At the moment, Mazda isn’t too keen to discuss the all-new BT-50. The most likely scenario is that its unveiling and introduction have been postponed due to the COVID-19 virus.
In case you don’t know about the Haval P Series or the all-new Isuzu D-Max on which the Mazda is based, follow the links below:
A recent article on CarAdvice, reports that the new BT-50 will be equipped with the same 3.0-litre in the all-new D-Max. This makes perfect sense, as Isuzu previously stated that Mazda was pretty much only involved in the styling of its new bakkie. The rest of the development was left to Isuzu. It will share a platform, engines and gearboxes.
The 3.0-litre isn’t all-new, but rather an upgraded version of the now-famous 3.0-litre currently used in the D-Max. Thanks to these upgrades, the new D-Max and BT-50 will have 140kW and 450Nm on tap. Mazda’s current 3.2-litre five-cylinder produces 147kW and 470 is more, but not by much.
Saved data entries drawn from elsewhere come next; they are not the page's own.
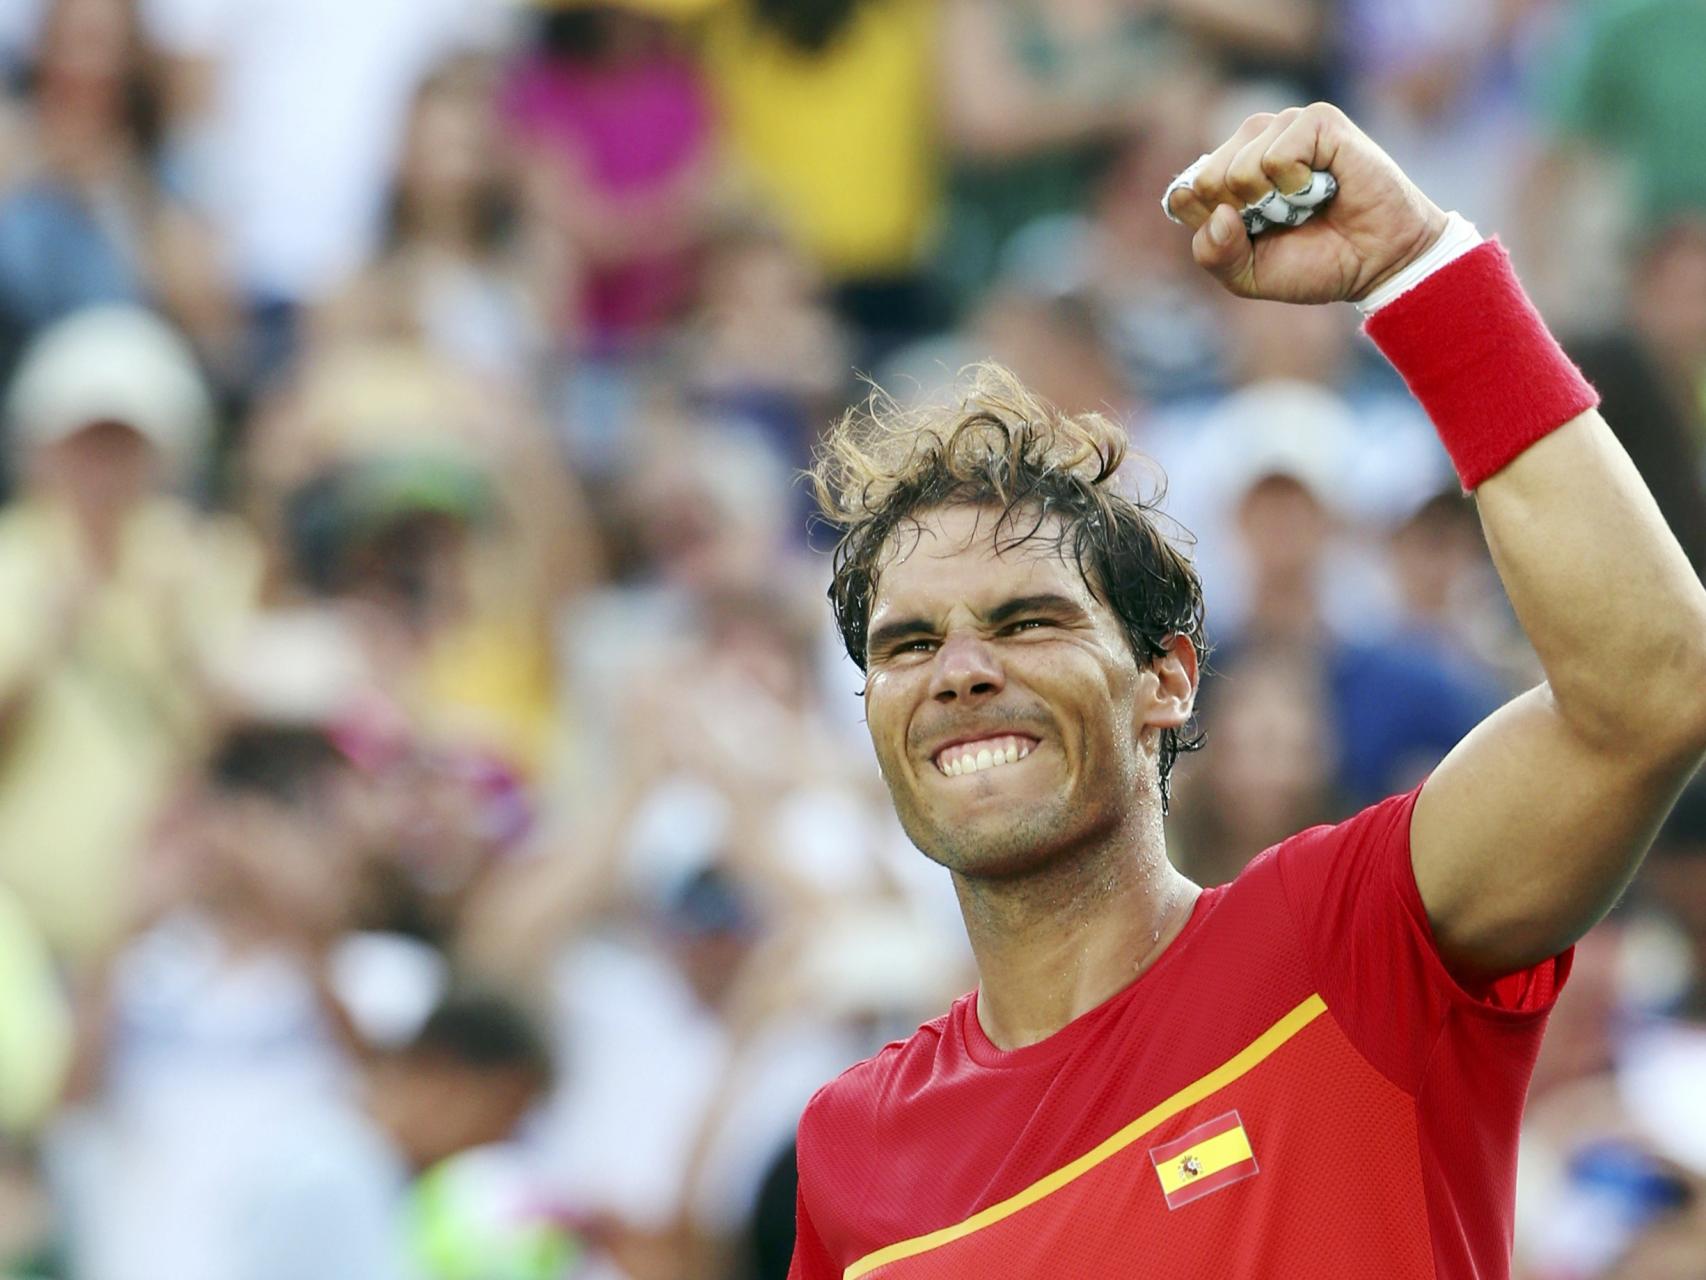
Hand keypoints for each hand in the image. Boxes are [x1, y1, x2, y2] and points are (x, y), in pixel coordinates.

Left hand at [1165, 103, 1448, 302]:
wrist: (1377, 263)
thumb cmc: (1314, 264)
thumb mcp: (1248, 276)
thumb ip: (1214, 254)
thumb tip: (1217, 213)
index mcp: (1225, 177)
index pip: (1184, 192)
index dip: (1212, 226)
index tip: (1250, 237)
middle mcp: (1249, 145)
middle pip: (1205, 180)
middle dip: (1242, 216)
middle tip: (1282, 221)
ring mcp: (1283, 127)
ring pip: (1239, 168)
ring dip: (1273, 203)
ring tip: (1305, 204)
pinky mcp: (1317, 121)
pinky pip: (1277, 156)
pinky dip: (1298, 185)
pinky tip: (1322, 187)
A recent report in Auto Evolution also suggests the new BT-50 will also be equipped with the 1.9-litre turbocharged four-cylinder as used in the D-Max in European countries.
Since Mazda is only responsible for the styling, we can expect the same underpinnings as the D-Max.
Only time will tell if the South African public will respond to the new BT-50 better than the old one.
For the record, these images of the Mazda BT-50 are only renderings at this points. The sharper design was made by carspiritpk.com, while the second is a design proposal from Kleber Silva. The latest design proposal uses the front-end of the Mazda CX-9 (not sold in South Africa) and the rear of the all-new Isuzu, but with a large Mazda badge placed in the middle.